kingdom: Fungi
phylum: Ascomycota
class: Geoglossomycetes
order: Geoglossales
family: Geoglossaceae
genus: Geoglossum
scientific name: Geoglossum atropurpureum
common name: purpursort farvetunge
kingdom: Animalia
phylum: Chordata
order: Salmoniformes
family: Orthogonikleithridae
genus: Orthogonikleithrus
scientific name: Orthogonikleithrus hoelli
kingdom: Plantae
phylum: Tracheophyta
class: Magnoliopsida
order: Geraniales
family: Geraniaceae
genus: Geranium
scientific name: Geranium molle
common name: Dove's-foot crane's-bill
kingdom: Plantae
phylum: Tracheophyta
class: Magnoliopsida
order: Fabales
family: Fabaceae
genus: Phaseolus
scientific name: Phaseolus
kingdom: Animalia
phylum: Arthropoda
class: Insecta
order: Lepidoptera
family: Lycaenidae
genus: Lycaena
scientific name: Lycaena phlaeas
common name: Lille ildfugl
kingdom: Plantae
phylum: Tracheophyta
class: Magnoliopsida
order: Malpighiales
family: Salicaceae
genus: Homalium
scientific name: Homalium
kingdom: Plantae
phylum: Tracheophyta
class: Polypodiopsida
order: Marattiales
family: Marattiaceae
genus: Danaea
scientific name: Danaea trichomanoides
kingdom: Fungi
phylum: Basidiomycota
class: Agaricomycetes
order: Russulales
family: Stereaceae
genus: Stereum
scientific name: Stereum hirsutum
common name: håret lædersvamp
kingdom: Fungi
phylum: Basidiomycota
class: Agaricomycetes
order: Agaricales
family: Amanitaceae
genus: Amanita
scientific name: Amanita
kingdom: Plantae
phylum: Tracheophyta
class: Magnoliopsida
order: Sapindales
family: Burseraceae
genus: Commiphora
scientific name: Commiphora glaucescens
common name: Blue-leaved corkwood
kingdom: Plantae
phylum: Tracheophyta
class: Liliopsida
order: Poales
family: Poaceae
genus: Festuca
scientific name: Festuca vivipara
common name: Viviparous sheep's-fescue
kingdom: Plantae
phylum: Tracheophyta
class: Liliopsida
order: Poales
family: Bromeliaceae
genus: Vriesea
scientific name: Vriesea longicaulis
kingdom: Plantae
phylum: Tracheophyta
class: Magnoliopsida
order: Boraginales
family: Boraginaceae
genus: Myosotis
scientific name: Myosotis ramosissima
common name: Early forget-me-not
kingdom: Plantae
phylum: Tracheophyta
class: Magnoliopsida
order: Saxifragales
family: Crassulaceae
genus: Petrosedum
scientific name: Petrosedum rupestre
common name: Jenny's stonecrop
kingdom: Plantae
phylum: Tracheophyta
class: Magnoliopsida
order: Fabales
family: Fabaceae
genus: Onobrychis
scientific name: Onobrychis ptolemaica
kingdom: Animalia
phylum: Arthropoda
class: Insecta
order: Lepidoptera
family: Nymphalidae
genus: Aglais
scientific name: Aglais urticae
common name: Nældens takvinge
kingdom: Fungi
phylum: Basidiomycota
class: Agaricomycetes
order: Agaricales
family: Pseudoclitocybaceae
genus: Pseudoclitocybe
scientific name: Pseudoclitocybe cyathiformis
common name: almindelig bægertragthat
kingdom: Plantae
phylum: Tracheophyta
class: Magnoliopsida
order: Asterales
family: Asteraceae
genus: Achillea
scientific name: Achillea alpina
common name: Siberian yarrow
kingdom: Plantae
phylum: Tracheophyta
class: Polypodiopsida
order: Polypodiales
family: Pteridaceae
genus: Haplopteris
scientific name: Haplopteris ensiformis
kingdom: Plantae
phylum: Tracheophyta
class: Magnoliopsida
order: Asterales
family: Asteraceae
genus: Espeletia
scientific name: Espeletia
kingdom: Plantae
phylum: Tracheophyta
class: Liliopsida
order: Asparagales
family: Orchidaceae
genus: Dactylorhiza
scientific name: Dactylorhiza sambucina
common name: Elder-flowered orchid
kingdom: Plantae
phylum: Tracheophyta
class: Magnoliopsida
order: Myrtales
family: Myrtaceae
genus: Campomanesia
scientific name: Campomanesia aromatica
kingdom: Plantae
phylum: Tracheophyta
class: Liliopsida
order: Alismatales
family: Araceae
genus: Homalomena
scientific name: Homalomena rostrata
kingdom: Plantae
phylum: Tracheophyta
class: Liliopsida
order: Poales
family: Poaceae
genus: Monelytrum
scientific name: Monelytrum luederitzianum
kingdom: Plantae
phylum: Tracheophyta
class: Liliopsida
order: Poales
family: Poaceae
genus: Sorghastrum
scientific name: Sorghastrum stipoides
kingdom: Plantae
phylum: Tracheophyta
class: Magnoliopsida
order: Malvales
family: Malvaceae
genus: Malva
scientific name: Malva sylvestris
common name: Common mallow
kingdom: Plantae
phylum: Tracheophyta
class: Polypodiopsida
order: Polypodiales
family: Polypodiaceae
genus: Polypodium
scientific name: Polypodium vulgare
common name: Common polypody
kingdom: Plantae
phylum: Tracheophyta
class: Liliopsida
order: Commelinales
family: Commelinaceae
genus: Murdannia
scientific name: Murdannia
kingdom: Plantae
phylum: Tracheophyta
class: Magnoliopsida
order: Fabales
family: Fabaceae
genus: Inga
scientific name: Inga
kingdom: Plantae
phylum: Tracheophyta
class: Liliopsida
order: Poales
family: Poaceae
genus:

○ ○ ○

__What to work on__
Update the material so that "common name" reads "vernacular name" everywhere it occurs, with nothing else changed.

__Task output__
kingdom: Fungi
phylum: Ascomycota
class: Geoglossomycetes
order: Geoglossales
family: Geoglossaceae
genus: Geoglossum
scientific name: Geoglossum atropurpureum
vernacular name: purpursort farvetunge
kingdom: Animalia
phylum: Chordata
order: Salmoniformes
family: Orthogonikleithridae
genus: Orthogonikleithrus
scientific name: Orthogonikleithrus hoelli
kingdom: Plantae
phylum: Tracheophyta
class: Magnoliopsida
order: Geraniales
family: Geraniaceae
genus: Geranium
scientific name: Geranium molle
vernacular name: Dove's-foot crane's-bill
kingdom: Plantae
phylum: Tracheophyta
class: Magnoliopsida
order: Fabales
family: Fabaceae
genus: Phaseolus
scientific name: Phaseolus
kingdom: Animalia
phylum: Arthropoda
class: Insecta
order: Lepidoptera
family: Lycaenidae
genus: Lycaena
scientific name: Lycaena phlaeas
vernacular name: Lille ildfugl
kingdom: Plantae
phylum: Tracheophyta
class: Magnoliopsida
order: Malpighiales
family: Salicaceae
genus: Homalium
scientific name: Homalium
kingdom: Plantae
phylum: Tracheophyta
class: Polypodiopsida
order: Marattiales
family: Marattiaceae
genus: Danaea
scientific name: Danaea trichomanoides
kingdom: Fungi
phylum: Basidiomycota
class: Agaricomycetes
order: Russulales
family: Stereaceae
genus: Stereum
scientific name: Stereum hirsutum
vernacular name: håret lædersvamp
kingdom: Fungi
phylum: Basidiomycota
class: Agaricomycetes
order: Agaricales
family: Amanitaceae
genus: Amanita
scientific name: Amanita
kingdom: Plantae
phylum: Tracheophyta
class: Magnoliopsida
order: Sapindales
family: Burseraceae
genus: Commiphora
scientific name: Commiphora glaucescens
vernacular name: Blue-leaved corkwood
kingdom: Plantae
phylum: Tracheophyta
class: Liliopsida
order: Poales
family: Poaceae
genus: Festuca
scientific name: Festuca vivipara
vernacular name: Viviparous sheep's-fescue
kingdom: Plantae
phylum: Tracheophyta
class: Liliopsida
order: Poales
family: Bromeliaceae
genus: Vriesea
scientific name: Vriesea longicaulis
kingdom: Plantae
phylum: Tracheophyta
class: Magnoliopsida
order: Boraginales
family: Boraginaceae
genus: Myosotis
scientific name: Myosotis ramosissima
vernacular name: Early forget-me-not
kingdom: Plantae
phylum: Tracheophyta
class: Magnoliopsida
order: Saxifragales
family: Crassulaceae
genus: Petrosedum
scientific name: Petrosedum rupestre
vernacular name: Jenny's stonecrop
kingdom: Plantae
phylum: Tracheophyta
class: Magnoliopsida
order: Fabales
family: Fabaceae
genus: Onobrychis
scientific name: Onobrychis ptolemaica
kingdom: Animalia
phylum: Arthropoda
class: Insecta
order: Lepidoptera
family: Nymphalidae
genus: Aglais
scientific name: Aglais urticae
vernacular name: Nældens takvinge
kingdom: Fungi
phylum: Basidiomycota
class: Agaricomycetes
order: Agaricales
family: Pseudoclitocybaceae
genus: Pseudoclitocybe
scientific name: Pseudoclitocybe cyathiformis
vernacular name: almindelig bægertragthat
kingdom: Plantae
phylum: Tracheophyta
class: Magnoliopsida
order: Asterales
family: Asteraceae
genus: Achillea
scientific name: Achillea alpina
vernacular name: Siberian yarrow
kingdom: Plantae
phylum: Tracheophyta
class: Polypodiopsida
order: Polypodiales
family: Pteridaceae
genus: Haplopteris
scientific name: Haplopteris ensiformis
kingdom: Plantae
phylum: Tracheophyta
class: Magnoliopsida
order: Asterales
family: Asteraceae
genus: Espeletia
scientific name: Espeletia
kingdom: Plantae
phylum: Tracheophyta
class: Liliopsida
order: Asparagales
family: Orchidaceae
genus: Dactylorhiza
scientific name: Dactylorhiza sambucina
vernacular name: Elder-flowered orchid
kingdom: Plantae
phylum: Tracheophyta
class: Magnoliopsida
order: Myrtales
family: Myrtaceae
genus: Campomanesia
scientific name: Campomanesia aromatica
kingdom: Plantae
phylum: Tracheophyta
class: Liliopsida
order: Alismatales
family: Araceae
genus: Homalomena
scientific name: Homalomena rostrata
kingdom: Plantae
phylum: Tracheophyta
class: Liliopsida
order: Poales
family: Poaceae
genus: Monelytrum
scientific name: Monelytrum luederitzianum
kingdom: Plantae
phylum: Tracheophyta
class: Liliopsida
order: Poales
family: Poaceae
genus: Sorghastrum
scientific name: Sorghastrum stipoides
kingdom: Plantae
phylum: Tracheophyta
class: Magnoliopsida
order: Malvales
family: Malvaceae
genus: Malva
scientific name: Malva sylvestris
vernacular name: Common mallow
kingdom: Plantae
phylum: Tracheophyta
class: Polypodiopsida
order: Polypodiales
family: Polypodiaceae
genus: Polypodium
scientific name: Polypodium vulgare
vernacular name: Common polypody
kingdom: Plantae
phylum: Tracheophyta
class: Liliopsida
order: Commelinales
family: Commelinaceae
genus: Murdannia
scientific name: Murdannia
kingdom: Plantae
phylum: Tracheophyta
class: Magnoliopsida
order: Fabales
family: Fabaceae
genus: Inga
scientific name: Inga
kingdom: Plantae
phylum: Tracheophyta
class: Liliopsida
order: Poales
family: Poaceae
genus:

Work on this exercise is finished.